Pero a estas alturas y, como dirían los epidemiólogos, la evidencia muestra que la discriminación racial es más bien un comportamiento ordinario, recurrente, normalizado, obviado, disculpado y hasta deseado en la sociedad. En el caso de muchos restaurantes, la discriminación involucra a la clientela que demanda o celebra esa pantanosa sensación de “exclusividad”. Durante los días en que el caso de Manko era tendencia, mi hermana me contó que un día, tomando una copa con amigos en el “exclusivo” bar del Country Club Lima, alguien en su grupo se molestó con la bulla que llegaba desde otra mesa. Tras una lectura de ropa, piel y acento, esta persona enfadada concluyó que aquellas otras personas “bulliciosas” no eran clientes habituales de bar y dijo: “Esto se soluciona aumentando los precios en la carta”.

¿Cómo se afronta esa dimensión del racismo y la discrimación que, de forma específica, involucra al cliente que desea y demanda segregación? Esta semana, el Consejo para Prevenir y Eliminar la Discriminación de Ciudad de México (Copred) anunció que investigará a Sonora Grill, una cadena de comida denunciada de forma anónima por segregar a sus clientes atendiéndolos en salones apartados según el color de su piel. Aunque el hecho no ha sido probado, muchas personas y medios de comunicación lo encontraron verosímil y le dieron circulación. En su comunicado, el Copred adelantaba que, de confirmarse el caso, el restaurante podría ser obligado a dar una “disculpa pública, cursos de sensibilización a todo su personal, así como la revisión de la normativa, para que se ajuste a los principios y estándares legales de derechos humanos en esta Ciudad”. Lo más interesante de este mensaje es esa forma superficial de entender la discriminación: precisamente, como ese accidente cometido por trabajadores que probablemente ignoran que está mal segregar a las personas por su color de piel. El comunicado disipa el peso total del problema al quitar de la ecuación a los propietarios y, por supuesto, a la clientela.

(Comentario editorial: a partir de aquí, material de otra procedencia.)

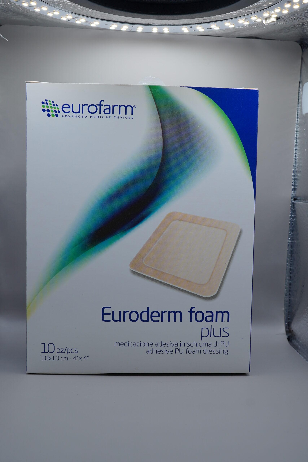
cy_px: 231
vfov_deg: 53.1
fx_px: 462
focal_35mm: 36
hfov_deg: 36.9
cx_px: 154
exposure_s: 1/100
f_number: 6.3
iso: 160
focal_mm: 24
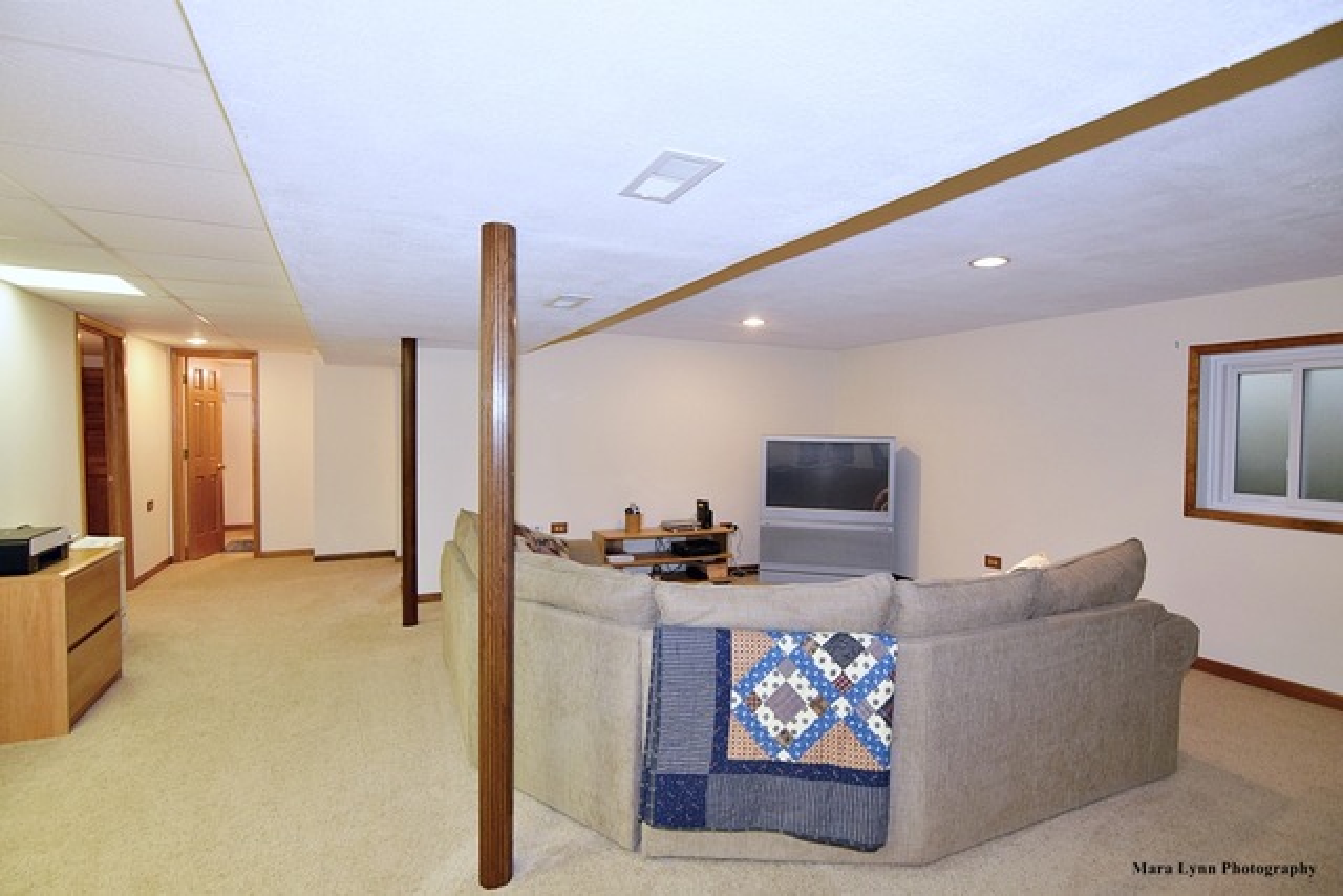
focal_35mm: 16
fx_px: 616
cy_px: 448
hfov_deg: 95.0
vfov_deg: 72.1
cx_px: 672
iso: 800
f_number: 4.5
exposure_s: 1/80
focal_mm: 11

¿Cuán responsables son los clientes que voluntariamente o involuntariamente contribuyen a la puesta en escena de un local que ofrece “exclusividad”? Esta pregunta no debería tomarse como una forma de eximir a los culpables directos de un caso de discriminación (los propietarios, los empleados), sino como una invitación a poner en el paisaje a todos los elementos. Los restaurantes que ofrecen explícita o implícitamente “exclusividad” tendrían que asumir, idealmente, que esa encantadora experiencia se construye muchas veces con segregación. En lugar de asumirnos como seres inocentes y pasivos, los clientes tendríamos que encarar la incomodidad de saber que esa puesta en escena se monta para nadie más que para nosotros.